Union-Find Approach:

  • Pros:
    • Efficient for dynamic connectivity problems
    • Path compression optimizes future queries
    • Clean separation of equality and inequality processing
  • Cons:
    • Requires understanding of Union-Find data structure
    • Slightly more complex implementation

Graph Coloring Approach:

  • Pros:
    • More intuitive for graph problems
    • Direct visualization of connected components
    • Easier to understand and implement
  • Cons:
    • Requires building adjacency list
    • DFS overhead for each component

Key Insights

  1. Two-Phase Processing: Process equality equations first, then check inequality equations
  2. Connected Components: Variables connected by equality must have the same value
  3. Conflict Detection: Inequality equations create conflicts if variables are in the same component
  4. Self-Reference: Handle cases like "a!=a" which are always false

Edge Cases

  1. Self-inequality: ["a!=a"]false
  2. Transitive equality: ["a==b","b==c","a==c"]true
  3. Circular conflict: ["a==b","b!=c","c==a"]false
  4. Single variable: ["a==a"]true

Solution Comparison

Approach Time Complexity Space Complexity Implementation Intuition
Union-Find O(n * α(26)) O(1) Moderate Moderate
Graph Coloring O(n) O(1) Simple High
Component DFS O(n) O(1) Simple High

Common Mistakes

  1. Processing order: Must process equality before inequality
  2. Self-reference: Forgetting to handle "a!=a" cases
  3. Component tracking: Not properly tracking connected components
  4. Index mapping: Incorrectly mapping characters to array indices

Conclusion

This problem demonstrates the power of Union-Find and graph algorithms for handling equality constraints.
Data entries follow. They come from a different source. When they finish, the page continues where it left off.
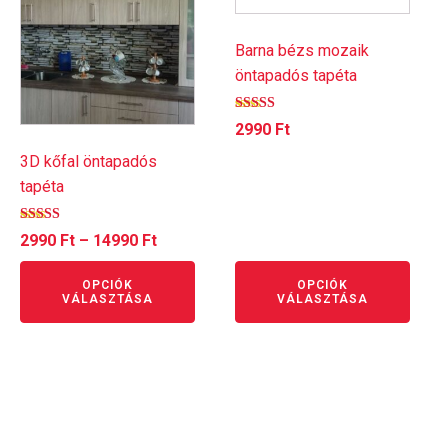
terméknek
terméknek
több
több
Barna bézs mozaik
variációja
variációja
öntapadós tapéta
van.
van.
A
A
Értékelés:
2990
Ft
változatok
változatok
5.00
/ 5
a
a
3D kőfal öntapadós
termékoldalon
termékoldalon
tapéta
választhatók
választhatók
Értékelés:
ki
ki
Ártartomány:
2990
Ft
–
14990
Ft
5.00
/ 5
2990 Ft
OPCIÓK
OPCIÓK
-
VÁLASZTÁSA
VÁLASZTÁSA
14990 Ft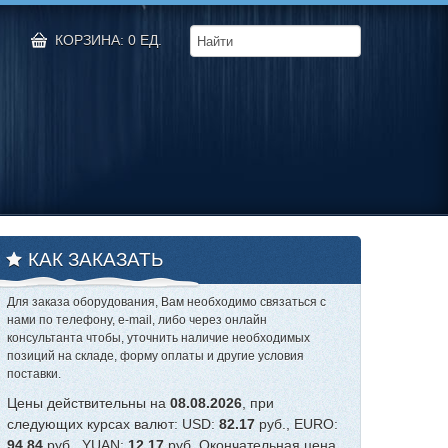
КОРЗИНА: 0 ЕД.
КАК ЗАКАЗАТЬ
Для заказа оборудования, Вам необходимо связаться с
нами по телефону, e-mail, либо через онлайн
консультанта чтобы, уточнить наличие необходимых
позиций на складе, форму оплаты и другие условия
поставки.
Цены действительны на
08.08.2026
, при
следующих курсах валют: USD:
82.17
руб., EURO:
94.84
руб., YUAN:
12.17
руб. Окончательная цена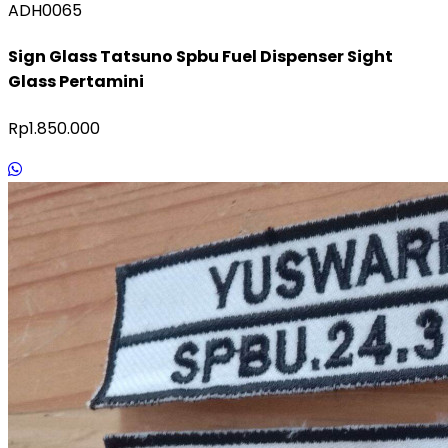
ADH0065
Sign Glass Tatsuno Spbu Fuel Dispenser Sight
Glass Pertamini
Rp1.850.000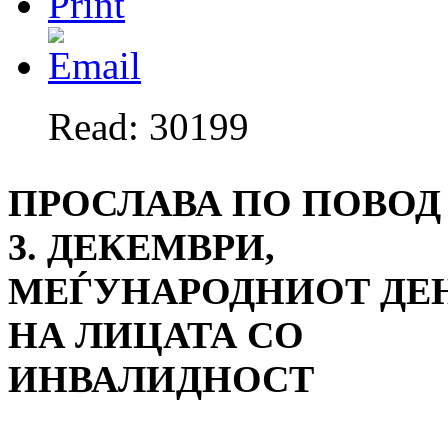
Read: 30199
ПРОСЛАВА ПО ПОВОД
3. ДЕКЕМВРИ,
МЕЃУНАРОДНИОТ ДЕ
НА ЛИЦАТА СО
ИНВАЛИДНОСТ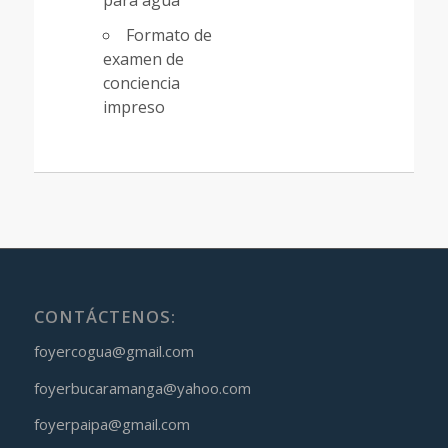
para agua
Formato de
examen de
conciencia
impreso
CONTÁCTENOS:
foyercogua@gmail.com
foyerbucaramanga@yahoo.com
foyerpaipa@gmail.com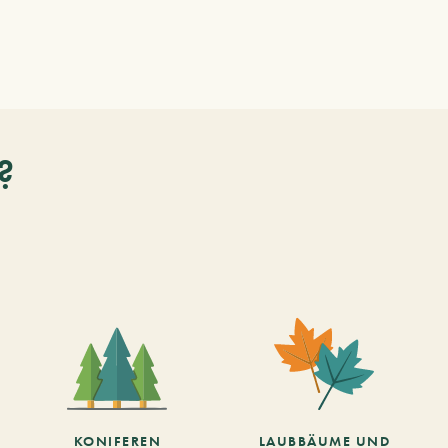
?
KONIFEREN
LAUBBÄUME UND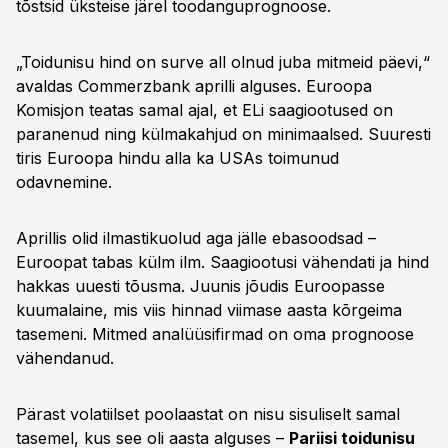
tõstsid üksteise järel toodanguprognoose.
„Toidunisu hind on surve all olnud juba mitmeid päevi,“
avaldas Commerzbank aprilli alguses. Euroopa
Komisjon teatas samal ajal, et ELi saagiootused on
paranenud ning külmakahjud on minimaalsed. Suuresti
tiris Euroopa hindu alla ka USAs toimunud
odavnemine.
Aprillis olid ilmastikuolud aga jälle ebasoodsad –
Euroopat tabas külm ilm. Saagiootusi vähendati ja hind
hakkas uuesti tõusma. Juunis jõudis Euroopasse
kuumalaine, mis viis hinnad viimase aasta kõrgeima
tasemeni. Mitmed analüüsifirmad on oma prognoose
vähendanud.
Pärast volatiilset poolaastat on nisu sisuliselt samal
tasemel, kus see oli aasta alguses –
Pariisi toidunisu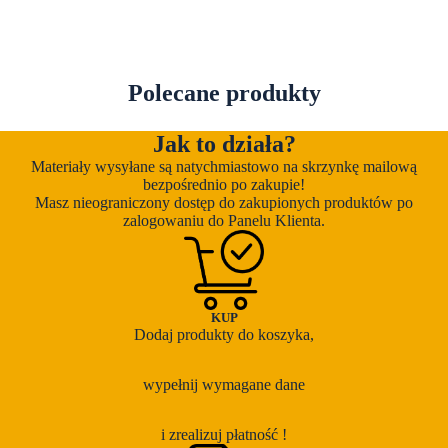
Polecane produkty
Jak to działa?
Materiały wysyłane są natychmiastowo na skrzynkę mailową
bezpośrednio po zakupie!
Masz nieograniczony dostęp do zakupionych produktów po
zalogowaniu do Panelu Klienta.
KUP
Dodaj produkty do koszyka,
wypełnij wymagane dane
i zrealizuj płatność !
The key insight is recognizing that equality equations create equivalence classes (connected components), while inequality equations create conflicts between these classes.

Both Union-Find and graph coloring approaches are valid, with Union-Find being more efficient for dynamic connectivity and graph coloring being more intuitive for static analysis.